● Excerpted passage:
Meet Me at the L&R Bar

Benson had a Food Lion right next to the McDonald's (and presumably still does). Mrs. F. was still on her Burgers and Fries all the way to Florida kick but I was ready for some real food.

Outside the Food Lion I spied what might be the tiniest bar I've ever seen - the L&R. Although I thought I would 'blend in' or at least be welcomed as warmly as they welcome the local regulars with my Saskatchewan Roughriders hat and replica Bernie mitts, I decided not to die a death of multiple blows to the head, and made a beeline for the Food Lion.


The Food Lion had all the needed supplies for my Advanced Room Camping techniques - aka groceries. Buns, mayo, cheese, meat slices, and actual living things.

So it was shitty burgers for the Quad Queen and the most amazing hot sandwich plate pour moi. Behold!

● Problem 1: Write out the L&R Bar passage in full, word for word.
The records below have no connection to the passage about the L&R Bar; the two come from separate sources.

● Material provided:
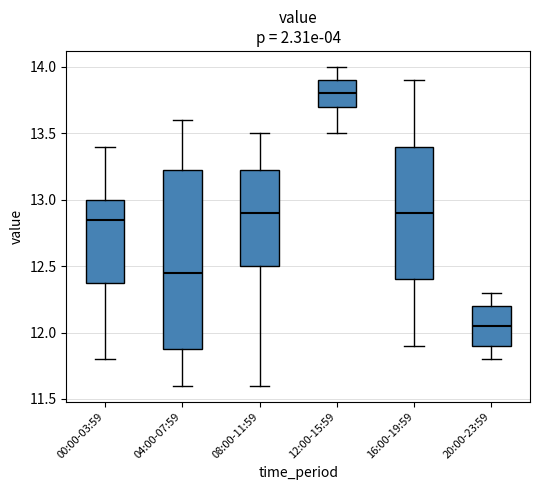

Reading left to right, read every box against the y-axis: the position of its median line, the range the box covers, and the ends of its whiskers. The values are not printed on the chart, so give them approximately, as read against the axis.

00:00-03:59: median 12.85, box 12.40 to 13.00, whiskers 11.80 to 13.40
04:00-07:59: median 12.45, box 11.90 to 13.25, whiskers 11.60 to 13.60
08:00-11:59: median 12.90, box 12.50 to 13.25, whiskers 11.60 to 13.50
12:00-15:59: median 13.80, box 13.70 to 13.90, whiskers 13.50 to 14.00
16:00-19:59: median 12.90, box 12.40 to 13.40, whiskers 11.90 to 13.90
20:00-23:59: median 12.05, box 11.90 to 12.20, whiskers 11.80 to 12.30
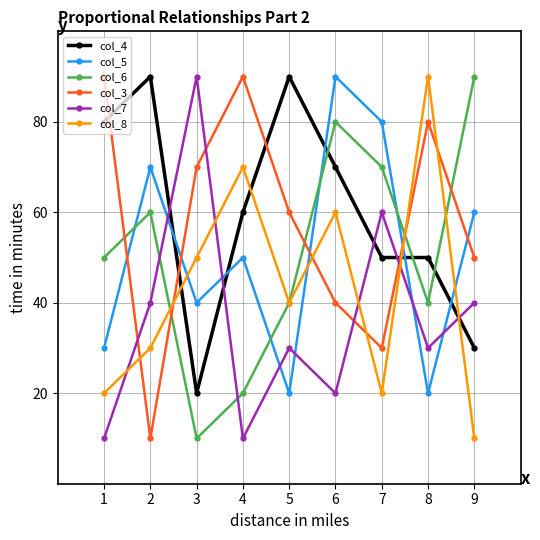

What is the minimum value shown in the chart?

10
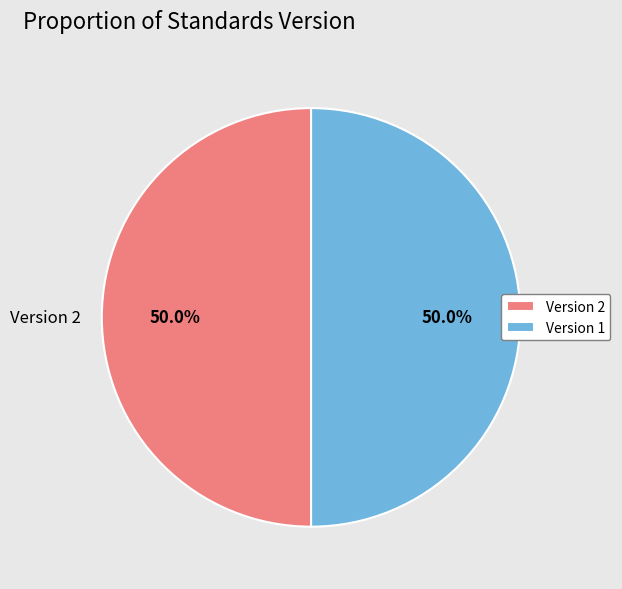

Is the sum of Version 2 and Version 1 greater than half?

Yes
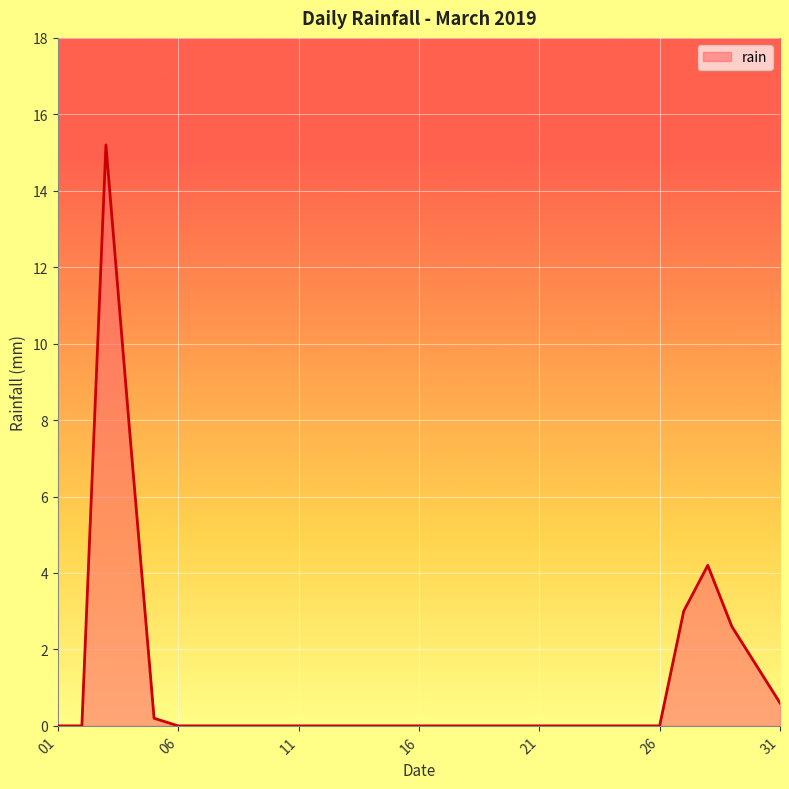

How many distinct data groups are displayed?

1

● Problem 2: From the records, pull out each line that contains the word "median".

● Task answer 1:
Meet Me at the L&R Bar

Benson had a Food Lion right next to the McDonald's (and presumably still does). Mrs. F. was still on her Burgers and Fries all the way to Florida kick but I was ready for some real food.

Outside the Food Lion I spied what might be the tiniest bar I've ever seen - the L&R. Although I thought I would 'blend in' or at least be welcomed as warmly as they welcome the local regulars with my Saskatchewan Roughriders hat and replica Bernie mitts, I decided not to die a death of multiple blows to the head, and made a beeline for the Food Lion.


The Food Lion had all the needed supplies for my Advanced Room Camping techniques - aka groceries. Buns, mayo, cheese, meat slices, and actual living things.

So it was shitty burgers for the Quad Queen and the most amazing hot sandwich plate pour moi. Behold!

● Task answer 2:
Reading left to right, read every box against the y-axis: the position of its median line, the range the box covers, and the ends of its whiskers. The values are not printed on the chart, so give them approximately, as read against the axis.
00:00-03:59: median 12.85, box 12.40 to 13.00, whiskers 11.80 to 13.40
04:00-07:59: median 12.45, box 11.90 to 13.25, whiskers 11.60 to 13.60
08:00-11:59: median 12.90, box 12.50 to 13.25, whiskers 11.60 to 13.50
12:00-15:59: median 13.80, box 13.70 to 13.90, whiskers 13.50 to 14.00
16:00-19:59: median 12.90, box 12.40 to 13.40, whiskers 11.90 to 13.90
20:00-23:59: median 12.05, box 11.90 to 12.20, whiskers 11.80 to 12.30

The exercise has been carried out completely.